Brazilian Ambassador to the United Nations
- Incumbent
- Assumed office 6 July 2023
- President: Luiz Inácio Lula da Silva
- Preceded by: Ronaldo Costa Filho

President of the United Nations Security Council
- In office 2 October 2023 – 1 November 2023
- Preceded by: Ferit Hoxha
- Succeeded by: Zhang Jun

Personal details
- Born: 1954 (age 70–71) São Paulo, Brazil
- Alma mater: Faculty of Philosophy, Languages and Human Sciences, University of São Paulo (BLitt)
- Profession: Diplomat, writer

= Sérgio França Danese =

Brazilian diplomat (born 1954)

Sérgio França Danese (born 1954) is a Brazilian writer and diplomat. In 2023, he was nominated by president Luiz Inácio Lula da Silva to become the Brazilian Ambassador to the United Nations in New York City.

==Biography==

===Early years and academic history===
Danese was born in São Paulo in 1954. He joined the Letters course of the Faculty of Philosophy, Languages and Human Sciences (FFLCH) of the University of São Paulo (USP), where he graduated in 1976. Danese then moved to México, where he got a post-graduation in Latin Letters at the National Autonomous University of Mexico (UNAM).

------

## BRIEF A
List every person other than Danese who is named in the text about Sérgio França Danese.
## BRIEF B
According to the text about Sérgio França Danese, in what year did he graduate from the University of São Paulo?
## BRIEF C
Continue the biography of Sérgio França Danese after its last sentence, in the same encyclopedic style.
The data that follows has no connection to the text about Sérgio França Danese.

[Extracted data entries]
------

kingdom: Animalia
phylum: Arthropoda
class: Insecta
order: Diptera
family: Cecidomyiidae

------

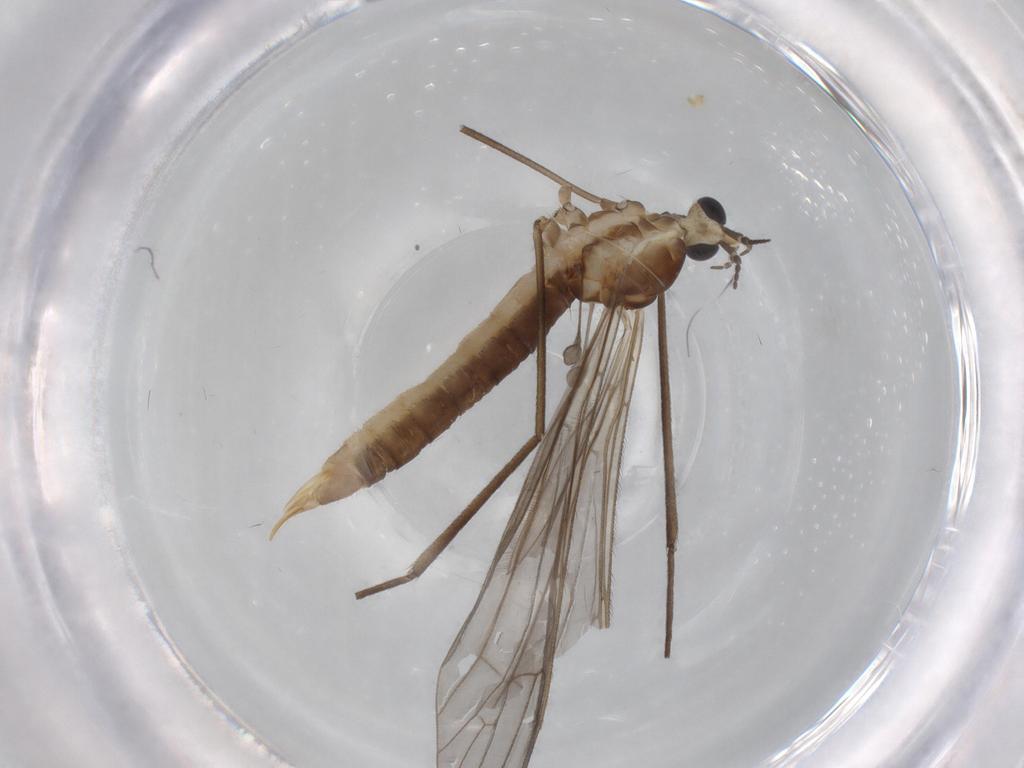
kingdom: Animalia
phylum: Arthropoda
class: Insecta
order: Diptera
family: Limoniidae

------

## RESULT A
Luiz Inácio Lula da Silva, Ronaldo Costa Filho, Ferit Hoxha, Zhang Jun

## RESULT B
He graduated in 1976.

## RESULT C
===Diplomacy===
Danese joined the diplomatic career in 1981, becoming student of Rio Branco Institute (IRBr). From 1985 to 1987, he had served as special advisor of the Presidency of the Republic during José Sarney administration. Between 1990 and 1992, Danese worked with the Ministry of Foreign Affairs in Mexico. In 1993, he became advisor to Rubens Ricupero, while he had served as Ministry of Environment during the presidency of Itamar Franco. Ricupero was Danese's teacher during his studies at IRBr.

With a long diplomatic career, Danese had served as the Brazilian ambassador to Algeria, Argentina and South Africa. In 2021, he was nominated as ambassador to Peru, where he headed the diplomatic mission until 2023. After the election of Lula da Silva, the Brazilian president nominated him to represent Brazil in the United Nations. Danese replaced Ronaldo Costa Filho, nominated by former president Jair Bolsonaro.

During the Gaza war, he gained international notoriety. On the verge of a conflict, Brazil presided the United Nations Security Council. The country proposed a ceasefire for humanitarian aid in Gaza and a humanitarian corridor for Palestinian civilians to Egypt. Besides Brazilian efforts, the United States Ambassador to the United Nations, Linda Thomas-Greenfield, vetoed the resolution. The Brazilian proposal got 12 favorable votes, 2 abstentions – Russia and the United Kingdom – and the American veto, blocking a ceasefire and the arrival of humanitarian aid.

==Books==
- Ricupero, Rubens (1998). "O ponto ótimo da crise"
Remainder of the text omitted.